Gradium has released two real-time speech translation models — stt-translate and s2s-translate — covering English, French, German, Spanish, and Portuguese across 20 language pairs. The models collapse the standard three-model cascade into a two-stage pipeline, delivering better accuracy-latency tradeoff than both gpt-realtime-translate and gemini-3.5-live-translate.
From Three Models to Two
Traditional real-time speech translation requires three separate models: automatic speech recognition, machine translation, and text-to-speech. This creates cumulative latency and introduces errors at each stage. Gradium’s approach pairs single-pass transcription-and-translation with a Gradium TTS stage over one duplex WebSocket connection.
The result is a streamlined pipeline that Gradium claims delivers superior accuracy while reducing end-to-end latency compared to the established players.

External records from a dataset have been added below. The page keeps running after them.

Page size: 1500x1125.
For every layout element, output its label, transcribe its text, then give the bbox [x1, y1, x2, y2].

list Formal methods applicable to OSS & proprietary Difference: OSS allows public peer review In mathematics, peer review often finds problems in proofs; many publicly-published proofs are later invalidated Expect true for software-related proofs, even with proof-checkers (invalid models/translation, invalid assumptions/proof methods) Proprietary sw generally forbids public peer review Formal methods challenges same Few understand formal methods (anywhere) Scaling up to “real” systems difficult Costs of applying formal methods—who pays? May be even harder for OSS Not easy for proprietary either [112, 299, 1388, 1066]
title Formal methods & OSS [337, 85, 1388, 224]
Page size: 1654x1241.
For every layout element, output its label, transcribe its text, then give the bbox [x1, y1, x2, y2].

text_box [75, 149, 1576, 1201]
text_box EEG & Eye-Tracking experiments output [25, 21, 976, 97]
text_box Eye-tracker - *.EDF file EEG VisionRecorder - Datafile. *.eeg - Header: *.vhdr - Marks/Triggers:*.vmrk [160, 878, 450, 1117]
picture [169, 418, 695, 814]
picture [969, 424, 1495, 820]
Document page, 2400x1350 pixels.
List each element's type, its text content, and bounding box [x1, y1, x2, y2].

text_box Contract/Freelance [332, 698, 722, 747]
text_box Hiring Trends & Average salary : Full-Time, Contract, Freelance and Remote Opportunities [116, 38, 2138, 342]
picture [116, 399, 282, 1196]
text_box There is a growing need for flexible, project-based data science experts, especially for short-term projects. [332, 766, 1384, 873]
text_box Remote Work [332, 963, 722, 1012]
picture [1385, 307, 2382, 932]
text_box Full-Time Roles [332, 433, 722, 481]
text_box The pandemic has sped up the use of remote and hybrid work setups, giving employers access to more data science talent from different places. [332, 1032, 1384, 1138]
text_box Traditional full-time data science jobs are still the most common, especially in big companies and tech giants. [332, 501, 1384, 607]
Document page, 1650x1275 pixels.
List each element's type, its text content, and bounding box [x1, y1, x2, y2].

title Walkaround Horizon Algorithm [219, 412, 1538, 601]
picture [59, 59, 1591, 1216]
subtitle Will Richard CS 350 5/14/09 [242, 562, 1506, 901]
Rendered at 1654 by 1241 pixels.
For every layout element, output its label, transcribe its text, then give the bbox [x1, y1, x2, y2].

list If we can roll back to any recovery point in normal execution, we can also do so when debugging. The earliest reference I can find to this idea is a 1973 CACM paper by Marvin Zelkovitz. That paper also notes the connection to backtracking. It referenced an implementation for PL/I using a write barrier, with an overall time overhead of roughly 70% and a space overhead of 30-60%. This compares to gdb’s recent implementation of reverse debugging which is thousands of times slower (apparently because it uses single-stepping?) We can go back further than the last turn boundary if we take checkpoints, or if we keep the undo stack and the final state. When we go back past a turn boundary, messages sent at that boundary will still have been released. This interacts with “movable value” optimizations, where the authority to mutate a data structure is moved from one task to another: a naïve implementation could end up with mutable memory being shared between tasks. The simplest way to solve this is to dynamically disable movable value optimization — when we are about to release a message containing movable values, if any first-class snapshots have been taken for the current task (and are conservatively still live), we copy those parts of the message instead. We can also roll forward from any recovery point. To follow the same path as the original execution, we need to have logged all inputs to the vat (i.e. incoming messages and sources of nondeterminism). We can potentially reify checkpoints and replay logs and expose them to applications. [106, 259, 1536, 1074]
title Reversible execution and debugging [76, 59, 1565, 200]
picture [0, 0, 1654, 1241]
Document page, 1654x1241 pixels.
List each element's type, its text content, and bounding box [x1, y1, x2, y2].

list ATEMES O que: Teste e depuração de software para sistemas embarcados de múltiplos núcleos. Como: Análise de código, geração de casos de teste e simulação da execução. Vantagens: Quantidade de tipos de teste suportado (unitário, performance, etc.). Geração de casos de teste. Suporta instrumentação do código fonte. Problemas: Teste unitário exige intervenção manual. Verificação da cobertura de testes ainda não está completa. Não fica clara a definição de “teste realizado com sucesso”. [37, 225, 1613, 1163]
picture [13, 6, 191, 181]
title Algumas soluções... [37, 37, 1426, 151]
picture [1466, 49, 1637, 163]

Voice Selection and Cloning
Beyond translation performance, Gradium adds output voice selection and voice cloning capabilities. This allows enterprises to maintain brand voice consistency across multilingual content — a feature missing from most real-time translation services.
The models support five source languages and four targets (English, French, German, Spanish, Portuguese), creating 20 directional pairs.
Market Context
Real-time speech translation is a crowded space with Google and OpenAI both offering live translation features. Gradium’s entry as a smaller player — and its claims of beating established models — signals intensifying competition in the speech-to-speech translation market.